"Are you a stranger?"

"No, I'm your baby-sitter."

"Now can I let her in, Mommy?"

"Yes, sweetheart. That was very good."

At last the door opened. I stepped inside and took off my coat. Both Mrs. P. and Jenny were all dressed up. Mrs. P. looked exactly as if she were off to a fancy tea. But Jenny seemed a bit overdressed for an afternoon of stories and games and fun. She was wearing a frilly white dress trimmed with yards of lavender lace and ribbon, matching lavender socks, and shiny black patent leather Mary Janes. Her hair had been curled, and was pulled back from either side of her face by barrettes from which long streamers flowed. Really, her mother ought to just pose her in a display case somewhere.

"Hello, Mary Anne/' Mrs. P. greeted me.

"Hi," I replied. "Hi, Jenny."

Jenny looked wistfully at the blue jean skirt I was wearing. "I like your skirt, Mary Anne," she said.

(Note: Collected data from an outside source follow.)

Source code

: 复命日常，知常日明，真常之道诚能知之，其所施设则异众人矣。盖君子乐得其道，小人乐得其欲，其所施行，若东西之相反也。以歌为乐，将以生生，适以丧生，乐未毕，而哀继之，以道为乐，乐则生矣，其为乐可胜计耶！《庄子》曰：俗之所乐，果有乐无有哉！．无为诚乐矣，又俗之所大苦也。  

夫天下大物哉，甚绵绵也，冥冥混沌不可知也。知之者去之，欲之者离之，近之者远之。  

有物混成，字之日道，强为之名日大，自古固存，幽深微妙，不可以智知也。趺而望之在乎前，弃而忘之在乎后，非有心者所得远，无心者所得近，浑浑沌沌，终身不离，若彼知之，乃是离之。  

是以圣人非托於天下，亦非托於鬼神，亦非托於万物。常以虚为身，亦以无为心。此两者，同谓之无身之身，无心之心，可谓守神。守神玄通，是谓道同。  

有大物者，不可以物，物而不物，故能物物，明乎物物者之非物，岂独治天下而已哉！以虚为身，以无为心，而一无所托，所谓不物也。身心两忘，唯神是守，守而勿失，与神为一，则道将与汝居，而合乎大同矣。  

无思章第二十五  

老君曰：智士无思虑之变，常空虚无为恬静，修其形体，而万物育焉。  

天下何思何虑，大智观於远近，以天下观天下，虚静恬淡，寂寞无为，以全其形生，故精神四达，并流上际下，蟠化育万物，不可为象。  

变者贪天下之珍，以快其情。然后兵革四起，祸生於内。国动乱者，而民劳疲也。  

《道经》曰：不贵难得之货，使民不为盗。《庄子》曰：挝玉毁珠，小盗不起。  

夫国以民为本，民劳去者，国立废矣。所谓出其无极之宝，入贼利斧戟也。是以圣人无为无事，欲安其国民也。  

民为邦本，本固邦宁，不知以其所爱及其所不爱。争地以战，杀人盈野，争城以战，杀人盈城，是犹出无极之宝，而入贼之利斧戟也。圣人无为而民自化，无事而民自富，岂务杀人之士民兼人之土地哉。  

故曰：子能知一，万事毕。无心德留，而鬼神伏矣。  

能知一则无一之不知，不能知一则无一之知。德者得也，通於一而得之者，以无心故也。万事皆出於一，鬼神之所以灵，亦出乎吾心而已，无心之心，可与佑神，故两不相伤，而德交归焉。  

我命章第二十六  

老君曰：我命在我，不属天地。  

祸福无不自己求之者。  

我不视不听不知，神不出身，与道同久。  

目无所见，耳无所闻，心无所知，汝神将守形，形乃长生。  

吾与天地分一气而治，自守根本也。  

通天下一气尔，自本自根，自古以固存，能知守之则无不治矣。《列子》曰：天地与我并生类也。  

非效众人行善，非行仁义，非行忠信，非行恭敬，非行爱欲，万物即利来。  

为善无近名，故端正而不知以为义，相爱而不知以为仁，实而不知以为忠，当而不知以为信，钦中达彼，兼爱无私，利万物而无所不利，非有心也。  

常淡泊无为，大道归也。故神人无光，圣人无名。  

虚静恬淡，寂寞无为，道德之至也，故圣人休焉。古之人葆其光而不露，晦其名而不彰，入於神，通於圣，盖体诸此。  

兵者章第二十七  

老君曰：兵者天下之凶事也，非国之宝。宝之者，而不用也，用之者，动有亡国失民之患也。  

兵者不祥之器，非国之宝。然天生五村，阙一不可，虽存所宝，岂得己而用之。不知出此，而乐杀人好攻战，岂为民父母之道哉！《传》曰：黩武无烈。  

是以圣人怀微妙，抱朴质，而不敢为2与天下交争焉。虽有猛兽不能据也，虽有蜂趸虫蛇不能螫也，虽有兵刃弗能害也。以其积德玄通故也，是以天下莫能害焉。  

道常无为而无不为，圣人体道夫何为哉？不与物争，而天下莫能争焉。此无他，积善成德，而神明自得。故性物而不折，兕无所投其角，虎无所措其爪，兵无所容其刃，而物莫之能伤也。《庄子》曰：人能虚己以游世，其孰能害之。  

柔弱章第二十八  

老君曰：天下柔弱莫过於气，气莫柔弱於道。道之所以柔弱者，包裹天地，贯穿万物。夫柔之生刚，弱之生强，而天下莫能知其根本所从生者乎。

"Now, Jenny," Mrs. P. said briskly, "it's a very pretty skirt, I'm sure, but not as pretty as my little angel in her brand-new dress!" She pulled Jenny to her and covered her with loud kisses. "Who's my little angel?" she asked.

Jenny's face was smushed up against her mother's arm. "Mmmphh," she said.

Mrs. P. tried again. "Who's my little angel?"

Jenny drew away from her. "I am, Mommy."

"And what are you made of?"

"Sugar 'n' spice 'n' all that's nice."

Gag, gag. I remembered another nursery rhyme. That one went, "There was a little girl who had a little curl, right in the middle of her forehead; when she was good she was very, very good, and when she was bad she was horrid."

"Isn't our angel pretty today?" Mrs. Prez-zioso asked me.

Our angel? "Yes, she sure is," I replied.

Jenny smiled sweetly.

"All right, I'm ready, Madeleine," boomed a voice from the stairs. Mr. P. came thundering down from the second floor.